08.05.2021 - 07:00 | Son Güncellenme:
Hanife Baş - Sosyal medyada başlatılan gençlik fotoğraflarının paylaşımı akımıyla ilgili tartışmalar sürüyor. ‘20’li yaşlar challenge’ trendiyle ilgili Milliyet’in dikkat çektiği tehlikeler ses getirdi.
Ulaştırma ve Altyapı Bakan Yardımcısı Ömer Fatih Sayan, ‘20’li yaşlar challenge’ akımı konusunda uyardı.
Twitter hesabından paylaşımda bulunan Sayan, ‘20’li yaşlar challenge’ ve benzeri akımların son günlerde popüler olduğuna dikkati çekerek, kişisel verileri ve yüz ifadelerini kopyalayan bu gibi akımların, görsel veri işleme alanına zemin hazırladığını bildirdi. Mümkün olduğunca dikkatli davranılması gerektiğini vurgulayan Sayan, yapay zeka teknolojilerinin çözmeye çalıştığı sorunlardan birinin de yaşlanmanın oluşturduğu yüzdeki değişikliklere karşı algoritmalara direnç kazandırmak olduğuna işaret etti.
Değişime bakıyorlar
Ömer Fatih Sayan, kişinin şimdiki haliyle eski halinin değişiminden yapay zeka algoritmalarını besleyecek istatistiki veriler oluşturulduğu uyarısında bulunarak, “Aynı zamanda farklı uygulamalar ve cihazlardan paylaştığımız parmak izi ve yüz taraması gibi verilerimiz, genetik verilerimizi barındırıyor. Bu gibi hassas verilerin hangi sunucularda, nasıl tutulduğu, yeterli güvenliğe sahip olup olmadığı tam bir kara kutu. Kişisel verilerimiz, bizi belirli veya belirlenebilir hale getiren, bizi tanımlayan ve bize ait olan bilgilerimiz. Bu nedenle kişisel verilerimizi korurken, özellikle de sosyal medyada paylaşırken daha hassas davranmalıyız” diye konuştu.

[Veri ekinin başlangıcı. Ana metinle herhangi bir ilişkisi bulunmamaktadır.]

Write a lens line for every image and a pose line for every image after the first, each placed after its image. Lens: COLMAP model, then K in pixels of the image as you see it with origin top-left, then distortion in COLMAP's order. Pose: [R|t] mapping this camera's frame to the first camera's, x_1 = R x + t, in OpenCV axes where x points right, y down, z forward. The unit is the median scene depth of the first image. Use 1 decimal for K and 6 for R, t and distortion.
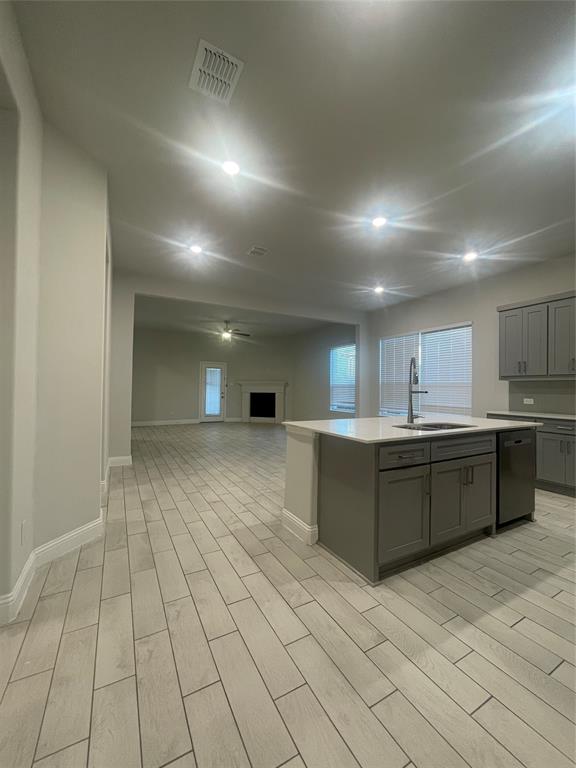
lens RADIAL K [[308.4, 0, 288.8], [0, 308.4, 387.6], [0, 0, 1]] dist [-0.008316, 0.000346]
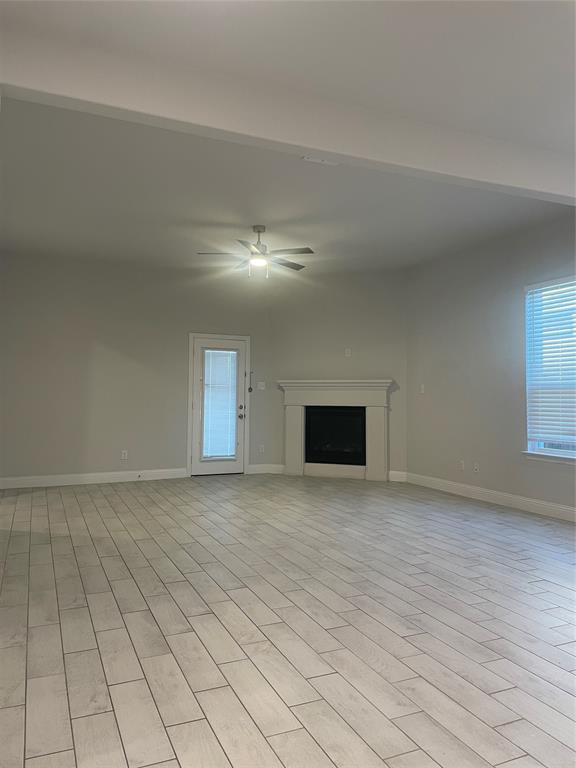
lens RADIAL K [[583.0, 0, 290.3], [0, 583.0, 382.5], [0, 0, 1]] dist [0.002977, -0.001378]
pose [[0.995422, -0.004371, -0.095473, -0.070611], [0.002318, 0.999764, -0.021600, 0.001263], [0.095545, 0.021280, 0.995198, 0.201711]]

‘Çocuğunuz bile sıkıntı çekebilir’
Dünyada en iyi yüz tanıma firmaları arasında bulunan Ayonix’in kurucusu olan Dr. Sadi Vural da, sosyal medya kullanıcılarına “’20’li yaşlar challenge’ gibi akımlara kanıp kesinlikle resimlerini paylaşmasınlar. Daha önce yaşlandırma yazılımları çıkmıştı. Bu gibi kampanyalar, kişilerden resim toplayıp yapay zeka algoritmalarını güçlendirmek için tuzak. Fotoğrafını paylaşan kişilerin 20 yıl önceki haline artı eksi 10 yaş daha eklenirse kişinin 10 yaşındaki ve 40 yaşına gelmiş hali rahatlıkla ve yüksek doğrulukla tespit edilebilir. Fotoğrafını paylaşanlar elleriyle tüm özel verisini verdiğinden dolayı kişinin ailesine, çocuğuna kadar sorunlar oluşturacağını düşünüyorum. Kullanıcılar bu gibi tuzaklara düşmemek için resimlerini, özellikle de eskileri paylaşmasınlar” uyarısında bulundu.
Acaba veriniz kimin elinde?
Firmaların kendi yapay zeka algoritmalarını geliştirerek çok eski görüntülerden kişileri tespit edebildiklerini vurgulayan Vural, “Sosyal medyada bu bilgileri kullanan Facebook, Instagram gibi firmalar bu bilgilerle kendi yüz tanıma yöntemlerini geliştiriyor. Resim arşivlerini kategorize edip, FBI, Interpol, CIA gibi istihbarat teşkilatlarına ve özel pazarlama firmalarına para karşılığı sattıklarını biliyoruz” dedi.